■ WORK TASK ■
Going down the data below, set down exactly the line with "export class AppComponent" and each line after it through the line with "Consider using gentoo"; no other lines.

** Opening EXTRACTED MATERIAL block **

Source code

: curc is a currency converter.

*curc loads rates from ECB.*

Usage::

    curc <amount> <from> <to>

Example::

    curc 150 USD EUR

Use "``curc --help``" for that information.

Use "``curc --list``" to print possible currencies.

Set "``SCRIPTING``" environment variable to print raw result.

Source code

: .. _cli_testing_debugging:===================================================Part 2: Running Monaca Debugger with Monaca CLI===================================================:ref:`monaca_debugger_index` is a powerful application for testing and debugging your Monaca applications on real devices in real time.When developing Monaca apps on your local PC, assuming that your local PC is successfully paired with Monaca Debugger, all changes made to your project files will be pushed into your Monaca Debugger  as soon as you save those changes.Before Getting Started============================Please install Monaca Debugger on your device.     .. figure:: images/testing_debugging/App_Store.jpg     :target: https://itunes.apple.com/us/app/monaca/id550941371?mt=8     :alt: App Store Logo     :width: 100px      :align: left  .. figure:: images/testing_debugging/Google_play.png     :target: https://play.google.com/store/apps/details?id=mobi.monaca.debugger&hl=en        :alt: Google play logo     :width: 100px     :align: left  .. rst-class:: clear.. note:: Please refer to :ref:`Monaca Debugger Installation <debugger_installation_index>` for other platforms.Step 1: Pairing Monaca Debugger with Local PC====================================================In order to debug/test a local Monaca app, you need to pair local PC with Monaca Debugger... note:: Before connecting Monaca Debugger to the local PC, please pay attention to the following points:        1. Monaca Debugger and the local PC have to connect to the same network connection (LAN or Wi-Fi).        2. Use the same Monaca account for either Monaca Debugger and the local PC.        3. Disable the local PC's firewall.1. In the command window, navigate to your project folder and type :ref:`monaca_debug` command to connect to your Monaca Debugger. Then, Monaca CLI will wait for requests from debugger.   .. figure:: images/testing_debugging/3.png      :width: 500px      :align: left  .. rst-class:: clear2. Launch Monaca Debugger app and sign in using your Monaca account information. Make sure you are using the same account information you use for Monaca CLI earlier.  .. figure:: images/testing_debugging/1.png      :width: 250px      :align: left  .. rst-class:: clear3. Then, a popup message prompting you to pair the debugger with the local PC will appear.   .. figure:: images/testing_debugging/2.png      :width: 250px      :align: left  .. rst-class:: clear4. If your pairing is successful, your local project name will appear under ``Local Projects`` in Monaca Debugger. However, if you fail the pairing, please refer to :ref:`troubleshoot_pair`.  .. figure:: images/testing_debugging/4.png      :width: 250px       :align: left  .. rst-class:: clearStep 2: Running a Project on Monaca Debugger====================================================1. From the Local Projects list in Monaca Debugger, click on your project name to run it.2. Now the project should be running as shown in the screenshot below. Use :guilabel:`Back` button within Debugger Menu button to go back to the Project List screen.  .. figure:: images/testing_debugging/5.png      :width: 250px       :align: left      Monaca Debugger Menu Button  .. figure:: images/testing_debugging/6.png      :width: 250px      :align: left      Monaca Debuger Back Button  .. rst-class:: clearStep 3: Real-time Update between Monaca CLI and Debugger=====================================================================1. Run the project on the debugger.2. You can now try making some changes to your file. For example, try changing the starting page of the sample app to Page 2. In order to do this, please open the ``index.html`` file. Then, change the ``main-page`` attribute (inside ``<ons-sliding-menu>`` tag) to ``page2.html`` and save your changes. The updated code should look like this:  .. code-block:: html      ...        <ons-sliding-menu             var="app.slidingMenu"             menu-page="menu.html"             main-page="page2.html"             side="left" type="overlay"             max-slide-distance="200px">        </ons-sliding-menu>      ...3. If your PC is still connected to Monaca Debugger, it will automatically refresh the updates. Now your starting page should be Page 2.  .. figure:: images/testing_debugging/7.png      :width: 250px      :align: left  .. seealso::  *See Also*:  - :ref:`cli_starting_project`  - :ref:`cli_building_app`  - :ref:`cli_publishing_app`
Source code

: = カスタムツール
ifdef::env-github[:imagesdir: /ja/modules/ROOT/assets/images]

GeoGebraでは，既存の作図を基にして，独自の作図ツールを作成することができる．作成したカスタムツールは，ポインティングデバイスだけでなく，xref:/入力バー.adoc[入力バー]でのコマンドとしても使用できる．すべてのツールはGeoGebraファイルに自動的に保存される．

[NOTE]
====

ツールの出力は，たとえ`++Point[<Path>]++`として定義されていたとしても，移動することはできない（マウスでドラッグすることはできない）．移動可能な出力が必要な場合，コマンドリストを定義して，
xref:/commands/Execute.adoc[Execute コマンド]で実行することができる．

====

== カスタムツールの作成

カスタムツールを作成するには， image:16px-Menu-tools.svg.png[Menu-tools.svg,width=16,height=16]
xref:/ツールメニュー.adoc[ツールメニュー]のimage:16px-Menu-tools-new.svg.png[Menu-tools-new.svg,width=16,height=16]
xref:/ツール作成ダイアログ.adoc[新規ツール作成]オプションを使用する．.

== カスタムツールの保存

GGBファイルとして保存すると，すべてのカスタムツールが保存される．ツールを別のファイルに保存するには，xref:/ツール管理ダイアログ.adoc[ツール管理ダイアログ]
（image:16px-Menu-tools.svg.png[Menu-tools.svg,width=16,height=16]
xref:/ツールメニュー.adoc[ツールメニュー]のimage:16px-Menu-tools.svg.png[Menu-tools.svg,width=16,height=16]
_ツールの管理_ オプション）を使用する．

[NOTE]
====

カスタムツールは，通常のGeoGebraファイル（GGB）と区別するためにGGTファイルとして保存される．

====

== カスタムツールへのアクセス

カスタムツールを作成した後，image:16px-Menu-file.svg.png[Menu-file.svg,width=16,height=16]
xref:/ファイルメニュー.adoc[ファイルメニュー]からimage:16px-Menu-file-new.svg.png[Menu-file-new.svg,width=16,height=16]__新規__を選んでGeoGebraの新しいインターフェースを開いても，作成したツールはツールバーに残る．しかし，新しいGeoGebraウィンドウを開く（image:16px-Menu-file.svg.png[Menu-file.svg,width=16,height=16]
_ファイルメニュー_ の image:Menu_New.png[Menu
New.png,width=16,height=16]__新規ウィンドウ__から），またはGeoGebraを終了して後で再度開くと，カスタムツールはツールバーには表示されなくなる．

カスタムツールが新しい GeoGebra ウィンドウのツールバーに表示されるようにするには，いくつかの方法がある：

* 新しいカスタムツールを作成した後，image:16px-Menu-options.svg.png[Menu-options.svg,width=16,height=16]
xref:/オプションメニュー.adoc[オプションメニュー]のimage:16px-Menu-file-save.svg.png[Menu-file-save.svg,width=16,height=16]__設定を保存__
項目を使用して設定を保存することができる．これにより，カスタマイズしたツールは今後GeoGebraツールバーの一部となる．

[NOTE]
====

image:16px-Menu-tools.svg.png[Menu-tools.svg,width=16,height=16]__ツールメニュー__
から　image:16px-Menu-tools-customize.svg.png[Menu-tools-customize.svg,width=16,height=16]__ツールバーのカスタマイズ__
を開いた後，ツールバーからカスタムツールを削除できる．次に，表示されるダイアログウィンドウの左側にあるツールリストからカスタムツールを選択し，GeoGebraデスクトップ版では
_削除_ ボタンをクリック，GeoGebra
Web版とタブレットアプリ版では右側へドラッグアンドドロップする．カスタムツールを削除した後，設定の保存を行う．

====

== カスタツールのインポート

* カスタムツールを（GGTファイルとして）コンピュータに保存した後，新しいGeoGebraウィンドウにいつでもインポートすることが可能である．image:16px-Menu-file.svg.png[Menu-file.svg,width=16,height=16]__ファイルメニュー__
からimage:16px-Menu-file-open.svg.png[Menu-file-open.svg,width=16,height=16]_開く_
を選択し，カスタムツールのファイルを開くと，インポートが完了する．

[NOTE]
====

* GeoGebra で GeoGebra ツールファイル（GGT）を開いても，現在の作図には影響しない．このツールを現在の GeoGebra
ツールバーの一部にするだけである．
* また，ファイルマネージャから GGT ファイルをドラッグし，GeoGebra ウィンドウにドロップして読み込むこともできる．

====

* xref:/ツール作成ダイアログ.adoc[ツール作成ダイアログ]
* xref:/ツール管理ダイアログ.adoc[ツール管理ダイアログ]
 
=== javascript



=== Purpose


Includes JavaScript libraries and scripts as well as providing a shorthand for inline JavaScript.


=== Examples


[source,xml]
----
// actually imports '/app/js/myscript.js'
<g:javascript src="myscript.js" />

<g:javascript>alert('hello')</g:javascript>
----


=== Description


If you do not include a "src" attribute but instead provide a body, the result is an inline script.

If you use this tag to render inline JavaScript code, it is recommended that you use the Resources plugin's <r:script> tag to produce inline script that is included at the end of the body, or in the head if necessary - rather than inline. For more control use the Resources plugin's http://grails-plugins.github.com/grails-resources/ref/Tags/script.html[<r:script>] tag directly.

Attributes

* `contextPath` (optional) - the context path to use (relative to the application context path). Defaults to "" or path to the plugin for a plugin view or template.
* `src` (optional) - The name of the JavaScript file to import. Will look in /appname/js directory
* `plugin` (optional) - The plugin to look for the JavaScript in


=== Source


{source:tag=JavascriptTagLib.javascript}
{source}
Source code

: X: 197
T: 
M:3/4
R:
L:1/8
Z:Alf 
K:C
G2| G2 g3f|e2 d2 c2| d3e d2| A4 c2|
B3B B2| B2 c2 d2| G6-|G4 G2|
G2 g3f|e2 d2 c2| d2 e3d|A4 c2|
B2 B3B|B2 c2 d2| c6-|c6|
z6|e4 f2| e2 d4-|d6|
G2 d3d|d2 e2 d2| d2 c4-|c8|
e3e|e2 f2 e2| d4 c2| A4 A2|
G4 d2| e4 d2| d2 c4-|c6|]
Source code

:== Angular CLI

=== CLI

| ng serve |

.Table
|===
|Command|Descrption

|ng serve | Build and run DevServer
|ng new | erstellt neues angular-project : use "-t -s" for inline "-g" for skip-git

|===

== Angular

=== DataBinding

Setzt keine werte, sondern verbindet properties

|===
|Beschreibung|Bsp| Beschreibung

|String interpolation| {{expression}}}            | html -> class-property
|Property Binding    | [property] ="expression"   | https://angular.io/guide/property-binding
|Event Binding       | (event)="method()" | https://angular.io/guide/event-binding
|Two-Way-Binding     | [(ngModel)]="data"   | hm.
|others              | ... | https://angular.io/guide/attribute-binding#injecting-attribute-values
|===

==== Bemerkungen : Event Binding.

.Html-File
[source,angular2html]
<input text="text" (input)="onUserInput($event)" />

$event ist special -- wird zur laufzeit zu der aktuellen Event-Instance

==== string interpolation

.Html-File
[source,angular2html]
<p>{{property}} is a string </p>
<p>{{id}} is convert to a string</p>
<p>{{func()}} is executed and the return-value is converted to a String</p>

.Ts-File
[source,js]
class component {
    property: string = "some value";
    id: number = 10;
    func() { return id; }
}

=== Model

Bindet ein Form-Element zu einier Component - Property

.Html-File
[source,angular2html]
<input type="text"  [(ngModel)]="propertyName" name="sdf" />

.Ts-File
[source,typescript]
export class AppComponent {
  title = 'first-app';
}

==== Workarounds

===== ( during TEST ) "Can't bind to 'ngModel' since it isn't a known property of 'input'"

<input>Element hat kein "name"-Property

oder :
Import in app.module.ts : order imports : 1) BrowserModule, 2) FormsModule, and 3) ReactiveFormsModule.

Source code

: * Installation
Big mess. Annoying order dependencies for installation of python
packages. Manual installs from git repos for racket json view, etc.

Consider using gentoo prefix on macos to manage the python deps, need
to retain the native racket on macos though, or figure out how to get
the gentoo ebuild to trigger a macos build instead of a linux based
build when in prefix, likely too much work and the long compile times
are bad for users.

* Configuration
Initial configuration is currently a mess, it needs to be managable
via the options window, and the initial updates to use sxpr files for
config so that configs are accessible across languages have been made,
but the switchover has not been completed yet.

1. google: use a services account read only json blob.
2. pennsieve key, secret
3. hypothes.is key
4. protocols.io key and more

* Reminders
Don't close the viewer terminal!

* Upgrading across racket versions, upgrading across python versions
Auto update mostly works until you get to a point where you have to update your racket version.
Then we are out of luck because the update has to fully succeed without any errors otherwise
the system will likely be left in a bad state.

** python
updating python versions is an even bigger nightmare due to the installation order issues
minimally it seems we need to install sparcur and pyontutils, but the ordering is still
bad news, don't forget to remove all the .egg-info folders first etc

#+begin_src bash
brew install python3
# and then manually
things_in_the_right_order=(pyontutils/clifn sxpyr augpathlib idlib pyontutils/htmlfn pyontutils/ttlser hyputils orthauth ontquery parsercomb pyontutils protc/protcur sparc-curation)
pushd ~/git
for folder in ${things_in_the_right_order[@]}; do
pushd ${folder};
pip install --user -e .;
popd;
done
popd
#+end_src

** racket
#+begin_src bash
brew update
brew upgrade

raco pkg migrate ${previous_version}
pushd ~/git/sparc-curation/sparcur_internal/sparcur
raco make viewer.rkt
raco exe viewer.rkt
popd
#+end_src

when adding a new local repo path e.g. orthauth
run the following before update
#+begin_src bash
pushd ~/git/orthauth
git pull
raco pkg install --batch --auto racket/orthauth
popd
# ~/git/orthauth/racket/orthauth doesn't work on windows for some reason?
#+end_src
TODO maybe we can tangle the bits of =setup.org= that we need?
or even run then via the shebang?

** Closing EXTRACTED MATERIAL block **

■ SOLUTION TO THE PROBLEM ■
export class AppComponent {
  title = 'first-app';
}

==== Workarounds

===== ( during TEST ) "Can't bind to 'ngModel' since it isn't a known property of 'input'"

<input>Element hat kein "name"-Property

oder :
Import in app.module.ts : order imports : 1) BrowserModule, 2) FormsModule, and 3) ReactiveFormsModule.

Source code

: * Installation
Big mess. Annoying order dependencies for installation of python
packages. Manual installs from git repos for racket json view, etc.

Consider using gentoo prefix on macos to manage the python deps, need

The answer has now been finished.